Most of the Tarim basin was Turkicized centuries before the Mongol invasion and the Tocharian languages (the most widespread pre-Turkic languages of the Tarim basin) went extinct (again, centuries before the Mongol invasion) as a result of the Turkicization. So it is clear that the genetic impact of the Turkic peoples on the Tarim basin must be mostly from centuries before the Mongol invasion. Also, we know from ancient mtDNA studies that the Tarim basin has exhibited significant Mongoloid admixture since at least the early Bronze Age (the earliest period of the Tarim basin for which we have DNA samples). Hence, it is certain that rolloff is off the track in the Uyghur case.
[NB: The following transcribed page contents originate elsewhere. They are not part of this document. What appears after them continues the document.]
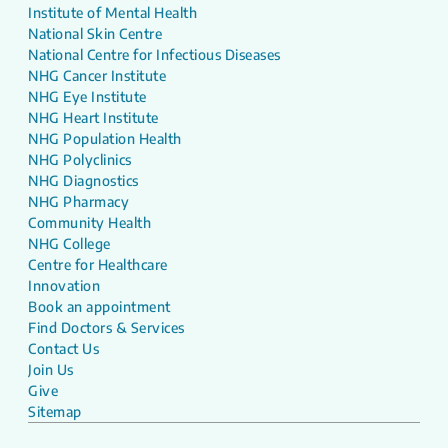
Institute of Mental Health
National Skin Centre
National Centre for Infectious Diseases
NHG Cancer Institute
NHG Eye Institute
NHG Heart Institute
NHG Population Health
NHG Polyclinics
NHG Diagnostics
NHG Pharmacy
Community Health
NHG College
Centre for Healthcare
Innovation
Book an appointment
Find Doctors & Services
Contact Us
Join Us
Give
Sitemap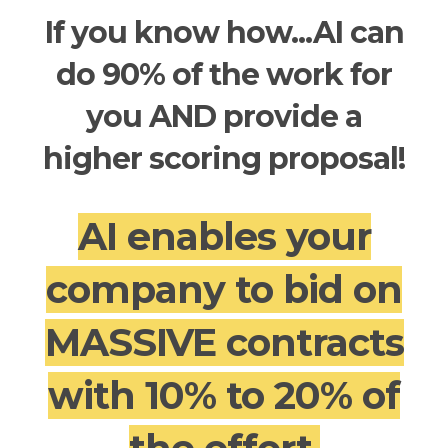
If you know how...AI can
do 90% of the work for
you AND provide a
higher scoring proposal!
AI enables your
company to bid on
MASSIVE contracts
with 10% to 20% of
Nick Patterson (Broad) said...

"Rolloff ... needs to be fixed asap"

well gee thanks; pray tell me how, Very extensive
simulations in the main paper (ancient admixture,,)
show rolloff to be very well calibrated and robust
at least under simple scenarios, And complex scenarios are hard (for everybody), In the Uyghur
the genetic signal and date are especially clear. It's
unlikely that the signal is "wrong" but how to interpret itis not so clear,

Onur said...

well gee thanks; pray tell me how, Very extensive
simulations in the main paper (ancient admixture,,)
show rolloff to be very well calibrated and robust
at least under simple scenarios, And complex scenarios are hard (for everybody), In the Uyghur
the genetic signal and date are especially clear. It's
unlikely that the signal is "wrong" but how to interpret itis not so clear,


Archaeogenetics and history tell us that present-day Uyghurs are the result of a fluctuating Caucasoid-Mongoloid mix in the Tarim basin within the past several millennia. There have been multiple migration events from multiple locations into the Tarim basin within that time that shuffled the mix either towards a more Caucasoid or a more Mongoloid direction, add to these some South Asian genetic influence. So it is clear that the Uyghur case is far from being a simple one-time admixture event such as the African American and Hispanic cases and thus its rolloff dating should not be taken at face value and instead should be disregarded in light of all the contrary evidence. Rolloff is insufficient when it comes to complex scenarios such as the Uyghur case. I know that it needs to be fixed. But I don't know whether it can be fixed and how. That is the job of geneticists and their programmer assistants.